I think more and more scalable compute infrastructures are going to cheat and ditch disk (or memory buffered disk) in favor of all in-memory data structures or SSD.
Putting all of your data in memory is not cheating, it's just another trade off.
This is not a direct rebuttal to Kevin, it's just generic advice to the random engineer who might run across this. To any managers out there: I'm oversimplifying some issues. Your engineers will know which.
Let's look at what Hennessy Patterson (4th Ed) tells us about memory access times. I've ranked them fastest to slowest.
- Register: 250ps
- L1 Cache: 1ns
- RAM: 100ns
- Disk 10ms
We used to think of memory hierarchy layers being about an order of magnitude slower than the preceeding layer but that hasn't been true for some time. A disk access at 10ms is 1000 times slower than reading from RAM. If you really care about user request latency then you don't want to be hitting disk per-request if you can afford not to.
So are you comfortable adding several hundred milliseconds for a request? You might be if you're a seriously resource constrained startup and have a very large amount of data like your typical IR system such as Kevin's does. If you have a relatively small amount of data then keeping everything in RAM is a pretty amazing trade-off.
As a medium-sized startup, what if you could pay 30 grand and see that money have an immediate impact on those pesky, painful performance graphs you keep. Wouldn't you spend that?
But it's easy to think about those dollars and tell yourself: "well, disks also store bytes, why not stick our bytes in those instead and use this money to pay for an off-site to get away from our performance troubles?" I'm kidding, people don't actually say that out loud but I've seen some eyes bug out of some sockets when looking at RAM prices. It's just natural to want to use disk for on-line storage since disks store so much data and seems so much cheaper if you don't think about the latency difference.
But let's talk concretely. I've been talking about "small" and "large" amounts of data. Let's talk about a specific scenario.
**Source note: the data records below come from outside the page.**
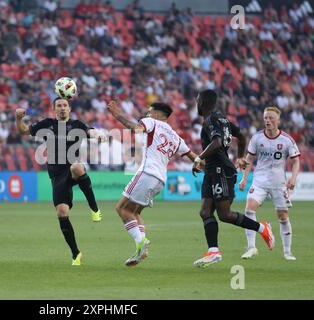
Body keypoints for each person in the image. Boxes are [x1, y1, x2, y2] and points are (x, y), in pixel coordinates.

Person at [107, 101, 201, 267]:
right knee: (135, 213)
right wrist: (202, 164)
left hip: (147, 172)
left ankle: (140, 241)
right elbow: (196, 158)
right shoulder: (176, 137)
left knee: (121, 208)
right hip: (160, 179)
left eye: (150, 111)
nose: (147, 114)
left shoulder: (152, 122)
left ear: (159, 114)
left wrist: (116, 115)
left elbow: (135, 129)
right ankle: (140, 251)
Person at [15, 97, 104, 266]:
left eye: (65, 105)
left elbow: (91, 131)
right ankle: (75, 254)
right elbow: (24, 131)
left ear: (69, 108)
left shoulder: (77, 125)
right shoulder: (47, 124)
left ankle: (94, 208)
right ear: (54, 109)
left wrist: (98, 134)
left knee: (77, 167)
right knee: (62, 213)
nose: (62, 108)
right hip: (56, 176)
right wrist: (18, 118)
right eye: (59, 106)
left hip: (71, 169)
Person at [192, 89, 275, 268]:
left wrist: (199, 158)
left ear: (203, 102)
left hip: (221, 170)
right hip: (212, 171)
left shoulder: (211, 120)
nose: (196, 104)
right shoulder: (222, 119)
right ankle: (213, 251)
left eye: (198, 100)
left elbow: (217, 142)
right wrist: (240, 157)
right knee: (205, 212)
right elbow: (242, 136)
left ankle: (263, 228)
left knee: (224, 214)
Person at [239, 106, 300, 260]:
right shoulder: (257, 138)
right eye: (266, 117)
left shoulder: (287, 140)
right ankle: (251, 247)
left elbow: (296, 161)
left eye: (271, 118)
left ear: (278, 120)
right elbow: (249, 159)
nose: (268, 120)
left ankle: (287, 251)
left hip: (278, 183)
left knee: (283, 215)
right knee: (249, 209)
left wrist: (293, 178)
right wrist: (244, 178)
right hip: (259, 181)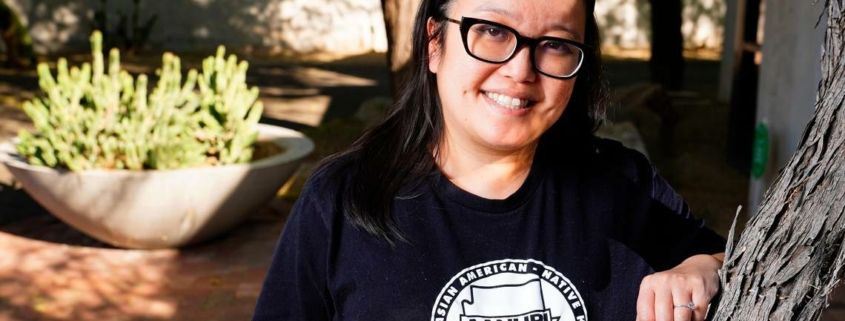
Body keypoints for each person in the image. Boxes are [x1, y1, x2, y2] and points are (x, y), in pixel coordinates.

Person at [252, 0, 726, 319]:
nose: (521, 71)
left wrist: (704, 268)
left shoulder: (623, 184)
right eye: (493, 31)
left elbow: (726, 257)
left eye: (557, 44)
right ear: (434, 43)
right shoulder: (342, 201)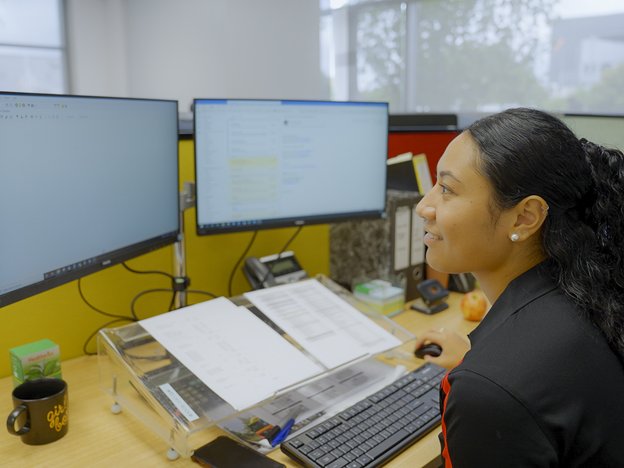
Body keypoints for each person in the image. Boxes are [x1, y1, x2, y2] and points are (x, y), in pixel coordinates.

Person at [412, 108, 624, 467]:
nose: (423, 207)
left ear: (525, 217)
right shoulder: (592, 292)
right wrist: (480, 357)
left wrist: (487, 373)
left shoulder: (487, 390)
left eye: (447, 189)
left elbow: (513, 387)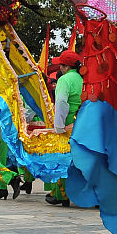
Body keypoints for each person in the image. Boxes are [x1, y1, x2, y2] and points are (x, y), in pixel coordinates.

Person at [44, 49, 82, 206]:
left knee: (62, 158)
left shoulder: (65, 80)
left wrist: (59, 126)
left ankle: (61, 194)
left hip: (68, 124)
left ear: (65, 66)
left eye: (61, 65)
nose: (59, 67)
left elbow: (60, 102)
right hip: (82, 122)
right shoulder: (81, 78)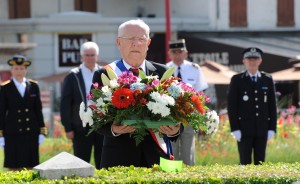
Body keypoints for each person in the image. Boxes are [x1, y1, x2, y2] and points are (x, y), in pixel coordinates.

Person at [92, 19, 182, 168]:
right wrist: (113, 129)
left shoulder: (164, 73)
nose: (136, 43)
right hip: (118, 159)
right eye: (130, 39)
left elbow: (181, 112)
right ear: (118, 42)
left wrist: (176, 129)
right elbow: (95, 116)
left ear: (148, 43)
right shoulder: (105, 74)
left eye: (141, 39)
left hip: (159, 158)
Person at [227, 47, 277, 165]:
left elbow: (272, 106)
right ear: (243, 61)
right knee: (244, 162)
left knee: (260, 163)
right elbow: (232, 106)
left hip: (262, 128)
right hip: (243, 129)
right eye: (249, 59)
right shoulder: (237, 79)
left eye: (255, 59)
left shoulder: (267, 79)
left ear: (260, 61)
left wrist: (272, 128)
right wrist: (235, 128)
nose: (252, 62)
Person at [60, 42, 104, 169]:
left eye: (92, 55)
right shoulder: (73, 75)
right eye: (87, 55)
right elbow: (65, 103)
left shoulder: (104, 73)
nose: (90, 58)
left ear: (97, 56)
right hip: (80, 126)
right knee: (80, 162)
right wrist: (67, 127)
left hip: (101, 123)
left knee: (102, 161)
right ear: (81, 56)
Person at [0, 55, 47, 170]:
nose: (19, 72)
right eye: (16, 68)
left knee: (31, 166)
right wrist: (0, 134)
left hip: (31, 131)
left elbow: (38, 110)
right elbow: (1, 112)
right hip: (12, 133)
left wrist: (42, 131)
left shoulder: (33, 86)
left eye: (21, 69)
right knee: (14, 167)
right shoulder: (5, 88)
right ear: (11, 70)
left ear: (26, 70)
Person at [166, 39, 208, 166]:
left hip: (189, 116)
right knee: (171, 152)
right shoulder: (164, 69)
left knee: (188, 152)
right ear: (169, 53)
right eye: (174, 52)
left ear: (186, 53)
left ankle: (189, 178)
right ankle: (170, 179)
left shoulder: (194, 69)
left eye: (180, 52)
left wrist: (201, 115)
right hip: (170, 116)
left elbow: (201, 93)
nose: (177, 55)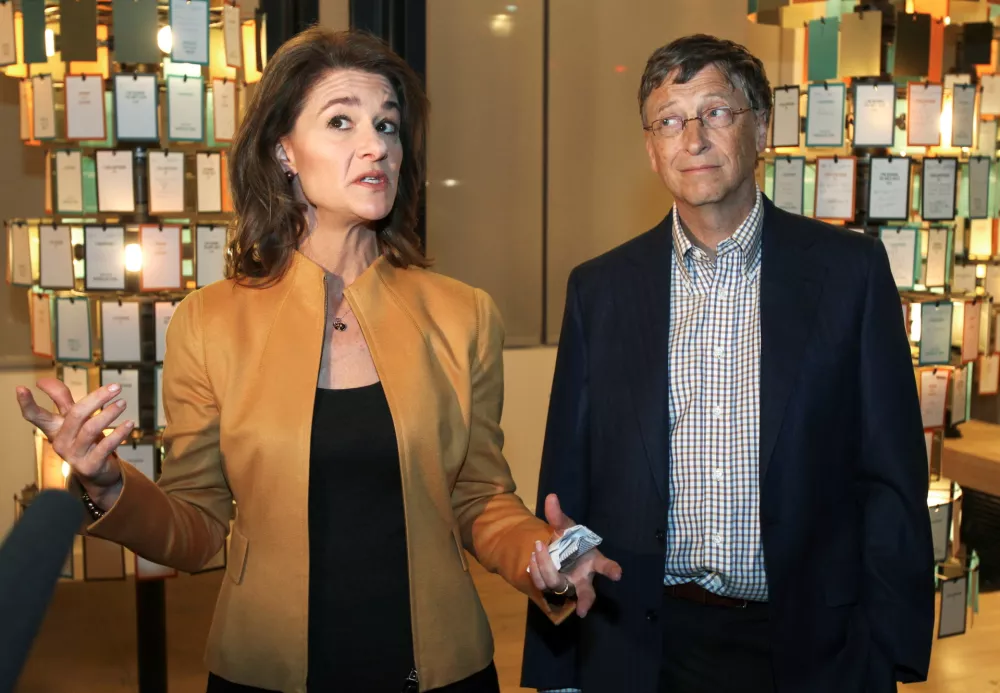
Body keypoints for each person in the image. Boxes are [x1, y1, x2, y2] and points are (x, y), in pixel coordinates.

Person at [14, 28, 620, 693]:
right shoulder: (209, 322)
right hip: (263, 671)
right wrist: (108, 486)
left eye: (388, 125)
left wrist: (542, 552)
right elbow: (197, 526)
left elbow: (478, 497)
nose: (377, 144)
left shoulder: (462, 314)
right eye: (341, 121)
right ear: (284, 151)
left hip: (442, 670)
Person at [521, 33, 934, 693]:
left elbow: (891, 478)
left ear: (761, 127)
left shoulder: (848, 274)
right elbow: (566, 486)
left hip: (813, 648)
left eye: (715, 112)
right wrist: (560, 663)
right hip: (643, 644)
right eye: (669, 121)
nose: (694, 138)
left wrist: (889, 651)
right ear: (651, 149)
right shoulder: (599, 289)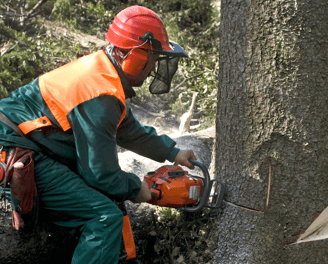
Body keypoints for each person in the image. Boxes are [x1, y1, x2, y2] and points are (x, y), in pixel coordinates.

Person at [0, 5, 196, 264]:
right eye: (153, 60)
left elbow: (128, 130)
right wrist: (137, 188)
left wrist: (173, 152)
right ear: (136, 57)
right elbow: (100, 174)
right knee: (104, 217)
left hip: (31, 141)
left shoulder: (102, 74)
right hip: (17, 147)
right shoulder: (100, 95)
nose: (152, 69)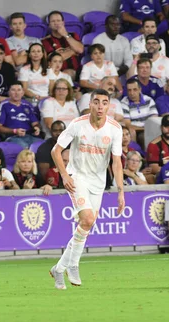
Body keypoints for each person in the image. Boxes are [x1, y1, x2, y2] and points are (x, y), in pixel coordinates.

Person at [49, 89, 124, 290]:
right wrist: (64, 175)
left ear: (109, 106)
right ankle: (73, 264)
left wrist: (121, 191)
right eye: (96, 102)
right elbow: (56, 150)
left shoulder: (115, 129)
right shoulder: (77, 125)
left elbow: (116, 163)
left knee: (85, 226)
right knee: (88, 219)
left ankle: (59, 268)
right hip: (77, 177)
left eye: (104, 103)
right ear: (90, 104)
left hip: (98, 182)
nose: (100, 106)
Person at [0, 82, 42, 148]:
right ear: (9, 93)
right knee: (24, 147)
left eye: (19, 90)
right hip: (12, 137)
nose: (16, 93)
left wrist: (37, 128)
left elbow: (36, 123)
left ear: (22, 93)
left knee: (43, 145)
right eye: (13, 90)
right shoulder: (4, 105)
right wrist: (14, 131)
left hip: (29, 136)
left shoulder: (27, 106)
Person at [41, 11, 84, 80]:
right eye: (53, 21)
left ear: (63, 23)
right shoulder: (45, 41)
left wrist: (65, 35)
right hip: (58, 73)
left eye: (58, 20)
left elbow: (80, 50)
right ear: (49, 24)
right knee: (67, 73)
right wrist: (73, 51)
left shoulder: (73, 35)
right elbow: (54, 59)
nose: (56, 23)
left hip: (77, 71)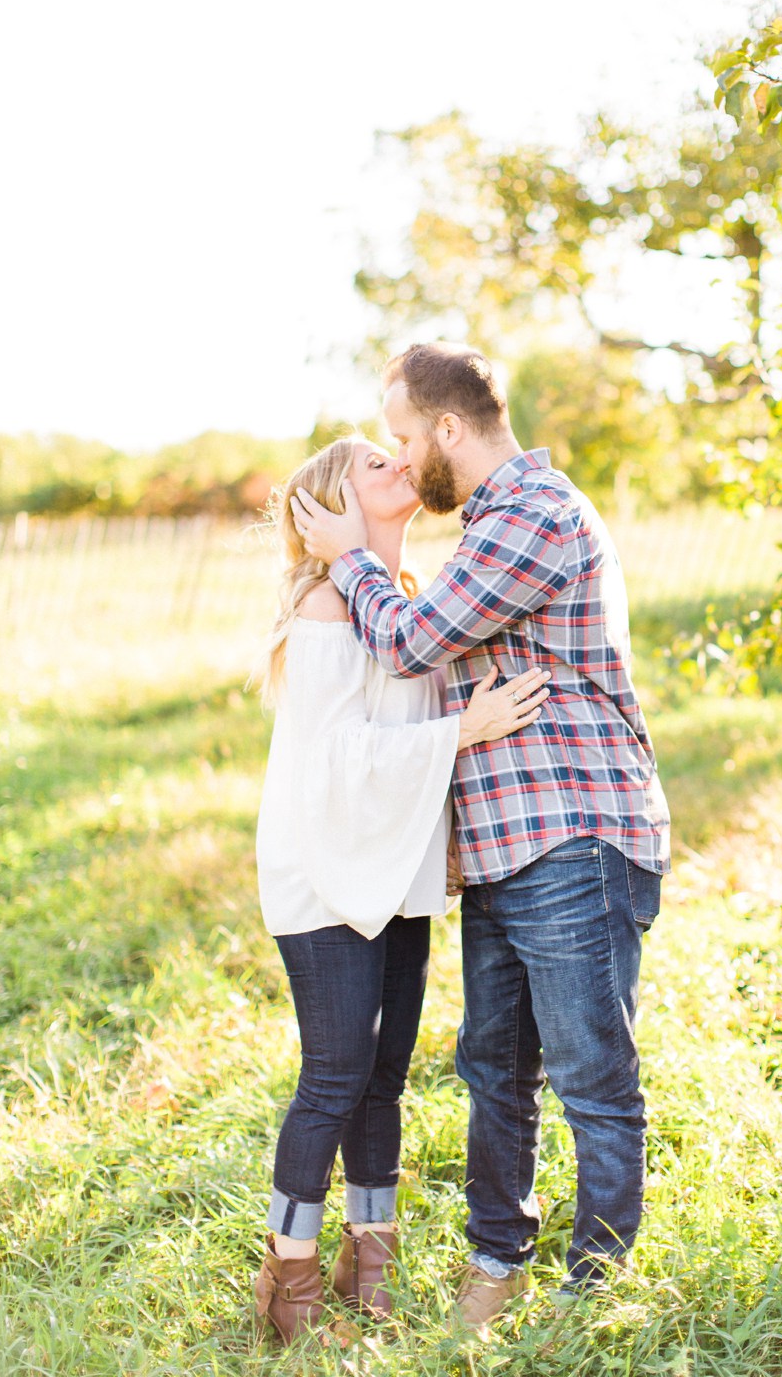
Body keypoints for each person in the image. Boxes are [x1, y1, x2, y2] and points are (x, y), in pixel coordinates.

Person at [292, 341, 671, 1329]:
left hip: (573, 835)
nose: (401, 454)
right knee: (494, 1070)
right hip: (507, 849)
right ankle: (493, 1266)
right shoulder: (489, 530)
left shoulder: (532, 517)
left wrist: (344, 560)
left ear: (447, 430)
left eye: (405, 437)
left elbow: (416, 642)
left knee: (590, 1071)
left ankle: (596, 1289)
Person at [251, 435, 548, 1344]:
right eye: (373, 465)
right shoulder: (325, 606)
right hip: (325, 869)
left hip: (397, 870)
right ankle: (289, 1279)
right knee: (336, 1073)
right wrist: (465, 727)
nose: (399, 466)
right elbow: (339, 761)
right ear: (332, 508)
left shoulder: (403, 605)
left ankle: (367, 1257)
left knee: (384, 1080)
You have a popular restaurant review site. Each review is less than half the size of this blog post. That's about 2k. A page has 20 reviews but because you don't have that much RAM, you need to read those 20 reviews from disk. It takes a quarter-second to just read the reviews from disk even with that fancy-pants storage array you bought.
You're very lucky, your site has 10 million reviews. Continuing in my oversimplification, that's like 20 gigabytes. A gig of ECC FB-DIMM RAM is going for about $100/gig so that is 20k plus the extra 10k for the machines to hold your new RAM. 30k to automatically drop a quarter of a second from each request seems pretty cheap to me. Not only is your site faster but it now has more capacity since it's not wasting a quarter-second per request just moving a disk head around and reading data into memory where it should have been to begin with.
One last point: It only feels like cheating because you have less to worry about and is more expensive. Unfortunately, there's a certain class of naive engineer who will think that they can build a system without the expense and with 99.9% of the gains. (naive engineers love to throw 99.9% around!) They'll try to convince you that you just need another layer of LRU caches or some more memcached installations. They'll be a hero! They'll get a Founder's Award! Their company's VCs will take notice and promise to fund anything they start! Fire that guy. Use his salary to buy more RAM.
# — 07 July, 2007